**Task brief**
Give every line from the start of the rows through the line containing "Dot at: (281, 144)" as a JSON list of strings, with one string per line and blank lines left out.

**Given records**
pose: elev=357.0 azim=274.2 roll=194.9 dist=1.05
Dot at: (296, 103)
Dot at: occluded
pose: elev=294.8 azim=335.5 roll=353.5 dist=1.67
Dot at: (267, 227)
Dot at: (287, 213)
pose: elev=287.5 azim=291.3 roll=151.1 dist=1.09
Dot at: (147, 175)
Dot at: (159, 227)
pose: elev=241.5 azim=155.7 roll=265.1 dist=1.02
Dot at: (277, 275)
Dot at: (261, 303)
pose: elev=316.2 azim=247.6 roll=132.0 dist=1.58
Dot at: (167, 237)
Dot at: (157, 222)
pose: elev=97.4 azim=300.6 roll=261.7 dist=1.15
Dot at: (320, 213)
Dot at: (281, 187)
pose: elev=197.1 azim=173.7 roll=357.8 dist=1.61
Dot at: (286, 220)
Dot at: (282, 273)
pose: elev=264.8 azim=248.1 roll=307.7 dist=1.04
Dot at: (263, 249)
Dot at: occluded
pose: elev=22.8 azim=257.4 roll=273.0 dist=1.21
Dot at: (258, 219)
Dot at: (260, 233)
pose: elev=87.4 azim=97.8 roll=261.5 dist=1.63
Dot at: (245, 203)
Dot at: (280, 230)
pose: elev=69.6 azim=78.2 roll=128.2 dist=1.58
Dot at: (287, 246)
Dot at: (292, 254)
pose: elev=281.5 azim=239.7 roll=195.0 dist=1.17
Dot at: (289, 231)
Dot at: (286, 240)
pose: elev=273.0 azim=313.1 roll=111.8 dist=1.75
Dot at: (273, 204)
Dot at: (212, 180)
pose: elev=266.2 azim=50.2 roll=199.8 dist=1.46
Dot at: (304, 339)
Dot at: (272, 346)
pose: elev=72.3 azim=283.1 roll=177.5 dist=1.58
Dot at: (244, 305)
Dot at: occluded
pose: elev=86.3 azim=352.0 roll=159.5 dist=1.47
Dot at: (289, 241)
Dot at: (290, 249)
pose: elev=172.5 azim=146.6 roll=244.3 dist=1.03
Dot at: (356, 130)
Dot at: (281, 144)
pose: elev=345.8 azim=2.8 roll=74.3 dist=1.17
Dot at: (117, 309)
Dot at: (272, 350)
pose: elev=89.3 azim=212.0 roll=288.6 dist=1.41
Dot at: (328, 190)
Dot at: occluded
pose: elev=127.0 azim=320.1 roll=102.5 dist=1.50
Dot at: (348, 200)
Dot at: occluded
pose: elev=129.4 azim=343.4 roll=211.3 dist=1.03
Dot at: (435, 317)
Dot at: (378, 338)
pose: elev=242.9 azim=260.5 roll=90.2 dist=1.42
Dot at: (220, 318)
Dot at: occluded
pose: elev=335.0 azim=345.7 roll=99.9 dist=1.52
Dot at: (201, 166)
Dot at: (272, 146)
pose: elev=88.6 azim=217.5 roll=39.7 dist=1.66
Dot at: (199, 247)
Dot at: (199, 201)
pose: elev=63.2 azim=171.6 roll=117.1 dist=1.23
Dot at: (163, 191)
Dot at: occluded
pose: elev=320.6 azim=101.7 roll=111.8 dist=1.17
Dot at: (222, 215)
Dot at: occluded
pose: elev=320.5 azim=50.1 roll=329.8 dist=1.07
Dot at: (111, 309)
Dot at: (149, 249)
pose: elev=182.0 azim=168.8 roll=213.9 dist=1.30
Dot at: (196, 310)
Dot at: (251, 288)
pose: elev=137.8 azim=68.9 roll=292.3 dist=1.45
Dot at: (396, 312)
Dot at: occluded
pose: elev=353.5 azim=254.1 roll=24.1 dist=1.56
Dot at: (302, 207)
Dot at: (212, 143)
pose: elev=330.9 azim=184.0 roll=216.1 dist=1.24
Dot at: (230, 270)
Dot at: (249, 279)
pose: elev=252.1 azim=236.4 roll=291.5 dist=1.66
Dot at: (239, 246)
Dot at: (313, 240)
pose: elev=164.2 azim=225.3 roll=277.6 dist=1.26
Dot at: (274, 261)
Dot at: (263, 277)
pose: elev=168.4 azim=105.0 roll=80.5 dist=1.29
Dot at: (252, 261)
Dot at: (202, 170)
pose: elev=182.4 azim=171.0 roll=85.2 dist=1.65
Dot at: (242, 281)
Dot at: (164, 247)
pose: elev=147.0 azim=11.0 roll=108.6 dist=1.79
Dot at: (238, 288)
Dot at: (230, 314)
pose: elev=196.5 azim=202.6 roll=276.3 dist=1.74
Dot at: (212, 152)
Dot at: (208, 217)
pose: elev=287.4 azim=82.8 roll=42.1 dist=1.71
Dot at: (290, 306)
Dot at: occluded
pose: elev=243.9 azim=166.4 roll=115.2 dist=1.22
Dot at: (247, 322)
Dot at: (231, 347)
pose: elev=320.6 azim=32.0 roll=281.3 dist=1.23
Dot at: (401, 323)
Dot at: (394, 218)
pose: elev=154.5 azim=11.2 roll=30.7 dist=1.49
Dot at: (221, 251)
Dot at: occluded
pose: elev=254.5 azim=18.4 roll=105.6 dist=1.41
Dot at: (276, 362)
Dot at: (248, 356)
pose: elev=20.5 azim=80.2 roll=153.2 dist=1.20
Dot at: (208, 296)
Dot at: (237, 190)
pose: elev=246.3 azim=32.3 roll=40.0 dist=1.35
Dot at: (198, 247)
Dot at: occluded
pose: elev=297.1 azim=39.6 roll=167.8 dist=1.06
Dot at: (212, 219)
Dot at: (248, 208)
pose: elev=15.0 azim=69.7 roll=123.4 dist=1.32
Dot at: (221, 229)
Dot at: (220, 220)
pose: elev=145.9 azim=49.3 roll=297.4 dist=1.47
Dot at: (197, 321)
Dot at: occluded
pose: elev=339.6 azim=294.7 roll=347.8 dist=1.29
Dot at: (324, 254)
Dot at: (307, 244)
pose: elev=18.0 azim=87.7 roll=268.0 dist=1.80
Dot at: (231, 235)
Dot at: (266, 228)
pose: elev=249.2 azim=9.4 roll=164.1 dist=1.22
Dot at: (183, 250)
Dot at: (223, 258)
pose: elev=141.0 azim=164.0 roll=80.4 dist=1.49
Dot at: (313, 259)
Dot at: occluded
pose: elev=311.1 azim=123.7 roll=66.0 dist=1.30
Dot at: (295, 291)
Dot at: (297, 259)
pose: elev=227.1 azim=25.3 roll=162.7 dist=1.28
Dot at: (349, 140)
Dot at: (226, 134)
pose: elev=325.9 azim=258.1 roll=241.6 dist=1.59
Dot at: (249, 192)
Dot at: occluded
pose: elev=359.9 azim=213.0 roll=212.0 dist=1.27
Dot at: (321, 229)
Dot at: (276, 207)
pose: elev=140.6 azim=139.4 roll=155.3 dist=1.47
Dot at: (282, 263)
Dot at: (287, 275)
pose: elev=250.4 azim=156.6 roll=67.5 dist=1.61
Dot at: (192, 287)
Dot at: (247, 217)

**Solution to this exercise**
[
  "pose: elev=357.0 azim=274.2 roll=194.9 dist=1.05",
  "Dot at: (296, 103)",
  "Dot at: occluded",
  "pose: elev=294.8 azim=335.5 roll=353.5 dist=1.67",
  "Dot at: (267, 227)",
  "Dot at: (287, 213)",
  "pose: elev=287.5 azim=291.3 roll=151.1 dist=1.09",
  "Dot at: (147, 175)",
  "Dot at: (159, 227)",
  "pose: elev=241.5 azim=155.7 roll=265.1 dist=1.02",
  "Dot at: (277, 275)",
  "Dot at: (261, 303)",
  "pose: elev=316.2 azim=247.6 roll=132.0 dist=1.58",
  "Dot at: (167, 237)",
  "Dot at: (157, 222)",
  "pose: elev=97.4 azim=300.6 roll=261.7 dist=1.15",
  "Dot at: (320, 213)",
  "Dot at: (281, 187)",
  "pose: elev=197.1 azim=173.7 roll=357.8 dist=1.61",
  "Dot at: (286, 220)",
  "Dot at: (282, 273)",
  "pose: elev=264.8 azim=248.1 roll=307.7 dist=1.04",
  "Dot at: (263, 249)",
  "Dot at: occluded",
  "pose: elev=22.8 azim=257.4 roll=273.0 dist=1.21",
  "Dot at: (258, 219)",
  "Dot at: (260, 233)",
  "pose: elev=87.4 azim=97.8 roll=261.5 dist=1.63",
  "Dot at: (245, 203)",
  "Dot at: (280, 230)",
  "pose: elev=69.6 azim=78.2 roll=128.2 dist=1.58",
  "Dot at: (287, 246)",
  "Dot at: (292, 254)",
  "pose: elev=281.5 azim=239.7 roll=195.0 dist=1.17",
  "Dot at: (289, 231)",
  "Dot at: (286, 240)",
  "pose: elev=273.0 azim=313.1 roll=111.8 dist=1.75",
  "Dot at: (273, 204)",
  "Dot at: (212, 180)",
  "pose: elev=266.2 azim=50.2 roll=199.8 dist=1.46",
  "Dot at: (304, 339)",
  "Dot at: (272, 346)",
  "pose: elev=72.3 azim=283.1 roll=177.5 dist=1.58",
  "Dot at: (244, 305)",
  "Dot at: occluded",
  "pose: elev=86.3 azim=352.0 roll=159.5 dist=1.47",
  "Dot at: (289, 241)",
  "Dot at: (290, 249)",
  "pose: elev=172.5 azim=146.6 roll=244.3 dist=1.03",
  "Dot at: (356, 130)",
  "Dot at: (281, 144)"
]